Extracted records:
☆ ☆ ☆ ☆ ☆ ☆ ☆

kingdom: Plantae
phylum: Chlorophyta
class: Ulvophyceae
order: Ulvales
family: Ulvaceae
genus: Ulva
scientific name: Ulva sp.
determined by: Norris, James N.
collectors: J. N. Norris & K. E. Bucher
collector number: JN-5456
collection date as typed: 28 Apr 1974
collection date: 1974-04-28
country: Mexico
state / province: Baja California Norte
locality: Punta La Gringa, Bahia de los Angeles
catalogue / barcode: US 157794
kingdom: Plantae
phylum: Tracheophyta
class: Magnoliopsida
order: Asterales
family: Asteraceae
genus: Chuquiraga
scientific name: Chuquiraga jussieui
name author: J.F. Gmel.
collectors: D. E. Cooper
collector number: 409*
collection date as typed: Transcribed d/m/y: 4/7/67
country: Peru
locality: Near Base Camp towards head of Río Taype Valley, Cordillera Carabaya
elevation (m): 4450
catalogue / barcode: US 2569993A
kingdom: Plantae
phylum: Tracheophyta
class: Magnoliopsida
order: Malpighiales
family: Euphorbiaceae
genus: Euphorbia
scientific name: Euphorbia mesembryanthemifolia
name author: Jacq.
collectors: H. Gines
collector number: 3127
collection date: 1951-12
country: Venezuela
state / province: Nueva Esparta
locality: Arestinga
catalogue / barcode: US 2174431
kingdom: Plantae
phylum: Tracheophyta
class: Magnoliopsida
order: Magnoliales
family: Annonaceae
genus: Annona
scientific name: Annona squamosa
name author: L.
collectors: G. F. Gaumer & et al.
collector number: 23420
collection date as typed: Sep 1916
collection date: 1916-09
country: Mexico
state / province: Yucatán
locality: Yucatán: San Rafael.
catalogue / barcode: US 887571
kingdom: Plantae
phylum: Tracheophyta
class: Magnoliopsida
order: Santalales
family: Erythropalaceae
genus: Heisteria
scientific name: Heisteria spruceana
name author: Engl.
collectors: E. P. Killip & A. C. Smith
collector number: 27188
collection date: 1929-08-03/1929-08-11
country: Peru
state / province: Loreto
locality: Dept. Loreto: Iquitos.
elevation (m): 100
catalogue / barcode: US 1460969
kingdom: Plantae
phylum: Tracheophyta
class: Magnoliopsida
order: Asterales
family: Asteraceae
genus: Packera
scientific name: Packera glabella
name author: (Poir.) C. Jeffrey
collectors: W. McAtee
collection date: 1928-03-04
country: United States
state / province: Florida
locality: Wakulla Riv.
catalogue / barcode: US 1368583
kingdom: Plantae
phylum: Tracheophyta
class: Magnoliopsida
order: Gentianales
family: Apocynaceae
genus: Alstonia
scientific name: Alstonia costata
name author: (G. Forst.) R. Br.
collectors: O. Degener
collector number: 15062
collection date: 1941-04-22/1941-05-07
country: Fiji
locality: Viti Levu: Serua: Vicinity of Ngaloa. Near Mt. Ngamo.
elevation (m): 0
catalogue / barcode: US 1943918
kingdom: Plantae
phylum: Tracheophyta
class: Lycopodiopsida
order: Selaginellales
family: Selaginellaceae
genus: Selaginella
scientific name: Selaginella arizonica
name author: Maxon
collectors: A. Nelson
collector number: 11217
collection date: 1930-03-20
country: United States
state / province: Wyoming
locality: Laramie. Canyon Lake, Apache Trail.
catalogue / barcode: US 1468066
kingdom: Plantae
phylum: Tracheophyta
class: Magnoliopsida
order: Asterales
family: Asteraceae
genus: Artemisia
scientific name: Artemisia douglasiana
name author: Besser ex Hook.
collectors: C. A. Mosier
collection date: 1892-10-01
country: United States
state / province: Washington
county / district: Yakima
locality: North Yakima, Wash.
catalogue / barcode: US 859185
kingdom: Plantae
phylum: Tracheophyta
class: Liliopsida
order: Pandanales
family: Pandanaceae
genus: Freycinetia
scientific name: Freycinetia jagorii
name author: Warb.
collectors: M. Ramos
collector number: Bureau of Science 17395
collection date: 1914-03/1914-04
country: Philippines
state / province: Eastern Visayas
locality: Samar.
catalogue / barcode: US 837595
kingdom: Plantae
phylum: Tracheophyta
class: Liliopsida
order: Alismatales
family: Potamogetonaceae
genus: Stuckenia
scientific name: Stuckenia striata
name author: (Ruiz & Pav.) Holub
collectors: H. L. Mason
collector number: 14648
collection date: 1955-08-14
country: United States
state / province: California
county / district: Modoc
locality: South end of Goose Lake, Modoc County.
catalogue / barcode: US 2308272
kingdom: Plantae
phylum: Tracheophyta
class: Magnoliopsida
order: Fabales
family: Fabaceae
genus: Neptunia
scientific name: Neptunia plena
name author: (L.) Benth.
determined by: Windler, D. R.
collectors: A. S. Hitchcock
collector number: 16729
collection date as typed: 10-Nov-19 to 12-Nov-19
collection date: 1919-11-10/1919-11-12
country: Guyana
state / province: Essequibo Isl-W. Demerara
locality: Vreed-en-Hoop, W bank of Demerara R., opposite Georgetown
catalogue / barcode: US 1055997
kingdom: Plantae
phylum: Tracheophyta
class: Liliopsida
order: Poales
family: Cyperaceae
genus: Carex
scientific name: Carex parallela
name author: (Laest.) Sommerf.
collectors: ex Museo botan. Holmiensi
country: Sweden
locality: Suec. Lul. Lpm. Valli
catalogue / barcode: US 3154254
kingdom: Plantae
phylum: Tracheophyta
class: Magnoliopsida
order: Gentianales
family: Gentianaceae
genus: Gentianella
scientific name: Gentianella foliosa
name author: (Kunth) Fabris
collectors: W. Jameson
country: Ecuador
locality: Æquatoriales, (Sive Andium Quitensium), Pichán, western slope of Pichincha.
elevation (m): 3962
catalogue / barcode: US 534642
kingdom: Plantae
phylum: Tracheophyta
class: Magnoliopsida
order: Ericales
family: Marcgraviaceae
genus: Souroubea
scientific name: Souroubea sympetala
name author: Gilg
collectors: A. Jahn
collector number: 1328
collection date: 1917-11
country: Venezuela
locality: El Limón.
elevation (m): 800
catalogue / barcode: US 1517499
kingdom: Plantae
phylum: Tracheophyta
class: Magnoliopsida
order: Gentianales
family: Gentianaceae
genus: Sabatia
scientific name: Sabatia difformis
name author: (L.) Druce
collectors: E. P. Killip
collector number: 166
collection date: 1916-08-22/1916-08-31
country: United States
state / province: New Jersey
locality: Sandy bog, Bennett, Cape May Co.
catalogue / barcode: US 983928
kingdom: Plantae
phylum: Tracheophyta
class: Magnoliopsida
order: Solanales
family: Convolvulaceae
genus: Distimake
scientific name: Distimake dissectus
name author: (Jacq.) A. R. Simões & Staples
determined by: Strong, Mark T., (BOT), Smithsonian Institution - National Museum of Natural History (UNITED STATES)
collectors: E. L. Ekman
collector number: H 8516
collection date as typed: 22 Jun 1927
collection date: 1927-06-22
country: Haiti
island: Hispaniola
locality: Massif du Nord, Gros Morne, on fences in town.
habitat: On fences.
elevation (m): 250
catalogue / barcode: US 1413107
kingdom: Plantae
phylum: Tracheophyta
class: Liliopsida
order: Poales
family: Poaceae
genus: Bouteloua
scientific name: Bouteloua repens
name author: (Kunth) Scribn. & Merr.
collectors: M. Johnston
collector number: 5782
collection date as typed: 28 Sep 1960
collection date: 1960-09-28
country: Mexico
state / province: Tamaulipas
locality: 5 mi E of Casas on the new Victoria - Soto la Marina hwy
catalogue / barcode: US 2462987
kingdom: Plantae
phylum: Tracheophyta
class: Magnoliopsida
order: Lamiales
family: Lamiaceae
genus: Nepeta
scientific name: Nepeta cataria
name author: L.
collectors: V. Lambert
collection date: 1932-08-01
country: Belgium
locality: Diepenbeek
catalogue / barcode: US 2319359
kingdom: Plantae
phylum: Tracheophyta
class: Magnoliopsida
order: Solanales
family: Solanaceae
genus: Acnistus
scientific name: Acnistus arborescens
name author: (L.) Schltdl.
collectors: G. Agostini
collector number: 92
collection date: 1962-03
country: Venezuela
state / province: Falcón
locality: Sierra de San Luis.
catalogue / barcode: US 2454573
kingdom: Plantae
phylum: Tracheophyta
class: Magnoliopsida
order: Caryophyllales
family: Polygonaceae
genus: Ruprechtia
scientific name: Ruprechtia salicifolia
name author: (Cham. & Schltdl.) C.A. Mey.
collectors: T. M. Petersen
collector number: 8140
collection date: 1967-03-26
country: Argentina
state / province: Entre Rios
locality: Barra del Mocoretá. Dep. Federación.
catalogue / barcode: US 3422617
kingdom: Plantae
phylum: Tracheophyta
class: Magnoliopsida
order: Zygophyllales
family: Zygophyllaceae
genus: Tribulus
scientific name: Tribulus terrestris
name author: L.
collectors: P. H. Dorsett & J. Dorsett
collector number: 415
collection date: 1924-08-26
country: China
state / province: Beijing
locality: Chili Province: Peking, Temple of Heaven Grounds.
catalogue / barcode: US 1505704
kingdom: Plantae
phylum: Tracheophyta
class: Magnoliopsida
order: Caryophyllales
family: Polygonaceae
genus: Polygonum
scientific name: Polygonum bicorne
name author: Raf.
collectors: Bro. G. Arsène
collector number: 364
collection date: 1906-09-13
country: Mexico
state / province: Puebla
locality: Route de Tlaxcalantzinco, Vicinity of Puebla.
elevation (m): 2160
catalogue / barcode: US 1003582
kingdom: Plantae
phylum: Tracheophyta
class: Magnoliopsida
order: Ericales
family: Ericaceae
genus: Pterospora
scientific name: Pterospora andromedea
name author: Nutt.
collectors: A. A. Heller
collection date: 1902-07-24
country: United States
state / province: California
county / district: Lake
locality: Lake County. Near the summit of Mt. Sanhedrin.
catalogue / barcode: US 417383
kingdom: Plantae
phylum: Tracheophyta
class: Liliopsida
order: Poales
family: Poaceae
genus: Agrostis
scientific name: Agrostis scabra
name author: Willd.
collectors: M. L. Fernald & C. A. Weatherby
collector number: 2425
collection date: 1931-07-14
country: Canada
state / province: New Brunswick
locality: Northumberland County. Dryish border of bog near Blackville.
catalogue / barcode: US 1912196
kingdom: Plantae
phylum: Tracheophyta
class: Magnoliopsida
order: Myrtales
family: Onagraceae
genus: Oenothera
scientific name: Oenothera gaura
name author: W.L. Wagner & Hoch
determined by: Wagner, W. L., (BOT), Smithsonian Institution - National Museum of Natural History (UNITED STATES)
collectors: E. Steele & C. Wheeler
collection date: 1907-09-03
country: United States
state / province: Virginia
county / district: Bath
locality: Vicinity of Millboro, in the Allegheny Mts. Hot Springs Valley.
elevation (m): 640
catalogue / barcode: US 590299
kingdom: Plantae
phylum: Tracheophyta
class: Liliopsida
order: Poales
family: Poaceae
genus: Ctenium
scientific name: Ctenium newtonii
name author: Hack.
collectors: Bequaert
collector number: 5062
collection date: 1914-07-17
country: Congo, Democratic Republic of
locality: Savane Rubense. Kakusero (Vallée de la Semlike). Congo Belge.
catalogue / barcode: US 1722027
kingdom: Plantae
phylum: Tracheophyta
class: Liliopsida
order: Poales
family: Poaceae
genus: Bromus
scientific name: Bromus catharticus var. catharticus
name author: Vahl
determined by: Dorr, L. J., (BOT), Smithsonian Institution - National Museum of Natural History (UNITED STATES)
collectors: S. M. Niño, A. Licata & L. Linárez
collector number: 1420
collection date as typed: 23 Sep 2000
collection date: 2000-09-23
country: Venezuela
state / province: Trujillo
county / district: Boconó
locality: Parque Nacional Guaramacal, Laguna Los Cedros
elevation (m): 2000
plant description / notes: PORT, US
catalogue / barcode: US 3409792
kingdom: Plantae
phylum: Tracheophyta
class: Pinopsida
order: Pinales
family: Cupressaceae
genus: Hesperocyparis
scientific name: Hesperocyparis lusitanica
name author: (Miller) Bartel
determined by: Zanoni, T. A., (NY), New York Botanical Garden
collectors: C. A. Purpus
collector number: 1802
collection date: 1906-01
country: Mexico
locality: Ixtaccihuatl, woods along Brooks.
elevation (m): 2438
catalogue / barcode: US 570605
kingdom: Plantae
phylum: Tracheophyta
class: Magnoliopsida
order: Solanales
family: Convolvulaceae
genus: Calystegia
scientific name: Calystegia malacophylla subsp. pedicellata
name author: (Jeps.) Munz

☆ ☆ ☆ ☆ ☆ ☆ ☆

Written request
Copy the data verbatim, from the line containing "state / province: Loreto" through the line containing "name author: (Poir.) C. Jeffrey", including both of those lines.

Response
state / province: Loreto
locality: Dept. Loreto: Iquitos.
elevation (m): 100
catalogue / barcode: US 1460969
kingdom: Plantae
phylum: Tracheophyta
class: Magnoliopsida
order: Asterales
family: Asteraceae
genus: Packera
scientific name: Packera glabella
name author: (Poir.) C. Jeffrey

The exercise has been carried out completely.